▸ **やること**
下にある小説の感想文を、一字一句変えずに全文抜き出してください。

▸ **対象テキスト**
____
かわせみ側溝から

志は低空飛行 

こんなことが起こるのか!   キャッシュとディッシュ

 

キャッシュとディッシュ/岡崎祥久(文学界20:8月号) ☆☆☆

 本では無いが、小谷野敦が特別に「小谷野賞」を授けた作品で、読んでみた。

 主人公は50歳で製麺工場で働いている男の、ほとんど独り言のような展開。人間関係も希薄だが、しかしほのかに想っているらしい人もいるような感じではある。もちろんほとんど接点さえ持てないようだが。弟がいて、ある時おじさんが死んで、その周辺の処理を全て済ませ、数百円だけ赤字が出たので、兄と折半するか、と、もちかけられる。形見の品はお皿が一枚。借金の半分を持たない代わりに皿をもらうことにする。そうして日頃の金銭の苦しいやり取りの生活の事とか、しかしそれ以外に対して何も起こりようがない、人生の底辺にある男の暮らしぶりが語られる。そうして形見でもらった皿を頭にのせると河童みたいだとか遊んでいたのだが、その皿には実は不思議な力があって……。

 ギャンブルの話があったり、その幻想的な場面なんかも印象に残るのだが、それがいったい本当の話なのかは読んでいて自信が持てない。日々のあれこれにおいてお金に苦しめられている男がいて、普通に暮らしているはずが、いくつも落とし穴が待ち受けている。なんとか静かに計画的にやり過ごそうと努力してはいるのだが、時給はわずかばかりあがると上司から言われるが、その時給が上がる前に、たくさんの残業をさせられてしまうのである。
____
▸ **提供データ**

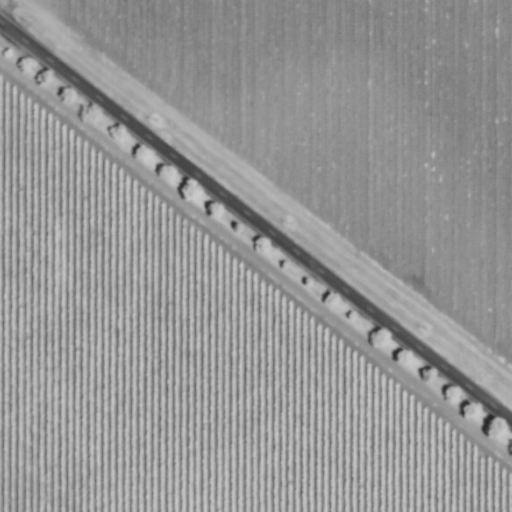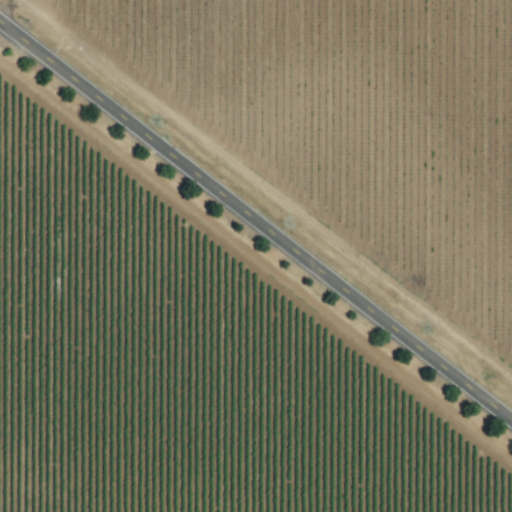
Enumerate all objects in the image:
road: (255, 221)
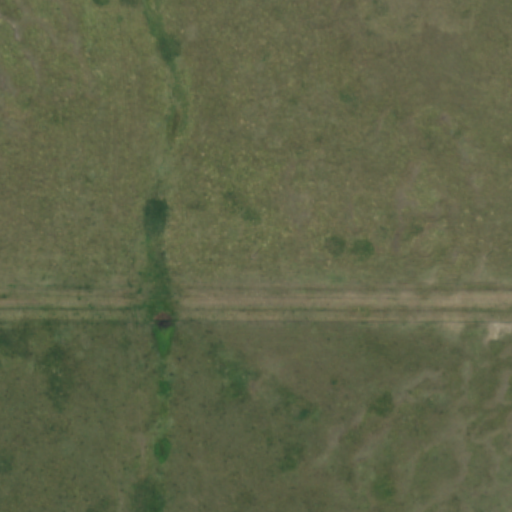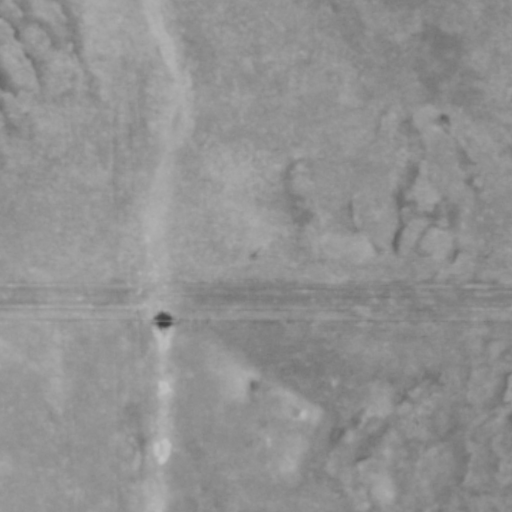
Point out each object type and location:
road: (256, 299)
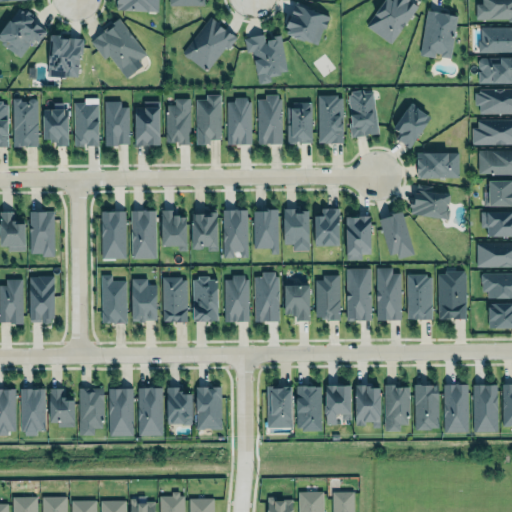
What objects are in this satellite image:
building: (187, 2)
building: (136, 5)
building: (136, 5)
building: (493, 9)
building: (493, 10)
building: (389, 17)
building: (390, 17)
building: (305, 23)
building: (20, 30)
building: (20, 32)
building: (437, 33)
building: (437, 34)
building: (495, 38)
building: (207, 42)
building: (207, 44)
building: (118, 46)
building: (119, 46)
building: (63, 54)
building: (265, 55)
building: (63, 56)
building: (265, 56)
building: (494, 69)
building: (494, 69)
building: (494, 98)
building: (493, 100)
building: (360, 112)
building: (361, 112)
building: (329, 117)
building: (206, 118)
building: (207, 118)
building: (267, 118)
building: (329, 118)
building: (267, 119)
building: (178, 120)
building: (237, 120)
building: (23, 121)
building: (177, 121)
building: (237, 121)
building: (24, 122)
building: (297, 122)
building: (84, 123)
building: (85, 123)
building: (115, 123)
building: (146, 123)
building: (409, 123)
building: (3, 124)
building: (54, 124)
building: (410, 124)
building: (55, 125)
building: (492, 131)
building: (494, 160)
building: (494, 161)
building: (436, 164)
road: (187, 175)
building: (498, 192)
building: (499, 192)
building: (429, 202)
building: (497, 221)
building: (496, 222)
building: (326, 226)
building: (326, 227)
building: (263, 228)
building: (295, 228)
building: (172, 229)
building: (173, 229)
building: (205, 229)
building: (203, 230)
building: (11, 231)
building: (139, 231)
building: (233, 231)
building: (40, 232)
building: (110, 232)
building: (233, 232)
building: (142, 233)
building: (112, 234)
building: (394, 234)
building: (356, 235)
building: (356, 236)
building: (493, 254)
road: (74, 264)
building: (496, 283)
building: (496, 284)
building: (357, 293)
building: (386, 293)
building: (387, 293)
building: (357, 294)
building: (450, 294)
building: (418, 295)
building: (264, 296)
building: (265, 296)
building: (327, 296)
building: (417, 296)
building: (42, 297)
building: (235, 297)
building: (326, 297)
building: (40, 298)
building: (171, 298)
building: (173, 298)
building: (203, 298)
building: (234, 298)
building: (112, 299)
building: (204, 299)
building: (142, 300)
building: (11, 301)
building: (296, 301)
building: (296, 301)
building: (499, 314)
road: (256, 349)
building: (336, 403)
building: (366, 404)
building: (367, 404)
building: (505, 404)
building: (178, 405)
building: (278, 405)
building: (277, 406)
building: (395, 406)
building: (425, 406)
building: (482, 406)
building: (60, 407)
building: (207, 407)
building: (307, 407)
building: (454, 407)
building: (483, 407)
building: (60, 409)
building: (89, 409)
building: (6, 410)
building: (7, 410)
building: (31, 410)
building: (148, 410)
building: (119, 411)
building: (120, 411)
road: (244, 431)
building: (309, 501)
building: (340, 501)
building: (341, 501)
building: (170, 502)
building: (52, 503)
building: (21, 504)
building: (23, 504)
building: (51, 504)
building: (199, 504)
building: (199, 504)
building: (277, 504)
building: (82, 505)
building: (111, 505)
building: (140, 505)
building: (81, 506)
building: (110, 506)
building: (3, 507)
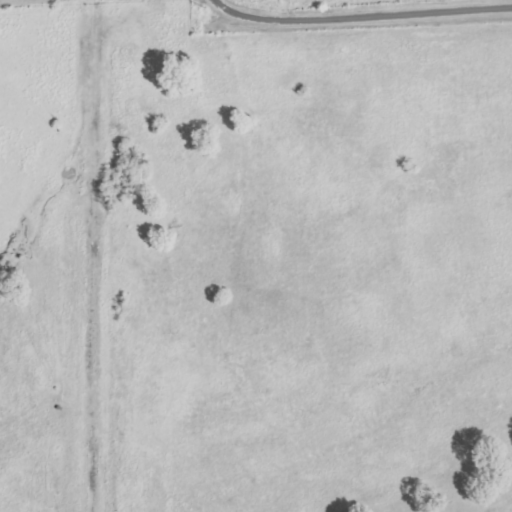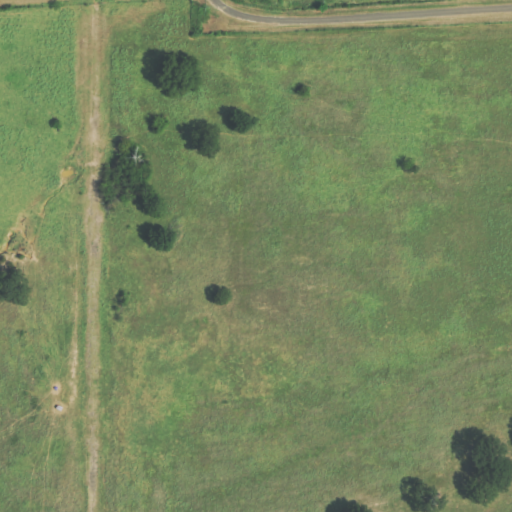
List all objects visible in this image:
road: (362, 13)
____
▸ **回答**
かわせみ側溝から

志は低空飛行 

こんなことが起こるのか!   キャッシュとディッシュ

 

キャッシュとディッシュ/岡崎祥久(文学界20:8月号) ☆☆☆

 本では無いが、小谷野敦が特別に「小谷野賞」を授けた作品で、読んでみた。

 主人公は50歳で製麺工場で働いている男の、ほとんど独り言のような展開。人間関係も希薄だが、しかしほのかに想っているらしい人もいるような感じではある。もちろんほとんど接点さえ持てないようだが。弟がいて、ある時おじさんが死んで、その周辺の処理を全て済ませ、数百円だけ赤字が出たので、兄と折半するか、と、もちかけられる。形見の品はお皿が一枚。借金の半分を持たない代わりに皿をもらうことにする。そうして日頃の金銭の苦しいやり取りの生活の事とか、しかしそれ以外に対して何も起こりようがない、人生の底辺にある男の暮らしぶりが語られる。そうして形見でもらった皿を頭にのせると河童みたいだとか遊んでいたのだが、その皿には実は不思議な力があって……。

 ギャンブルの話があったり、その幻想的な場面なんかも印象に残るのだが、それがいったい本当の話なのかは読んでいて自信が持てない。日々のあれこれにおいてお金に苦しめられている男がいて、普通に暮らしているはずが、いくつも落とし穴が待ち受けている。なんとか静かに計画的にやり過ごそうと努力してはいるのだが、時給はわずかばかりあがると上司から言われるが、その時給が上がる前に、たくさんの残業をさせられてしまうのである。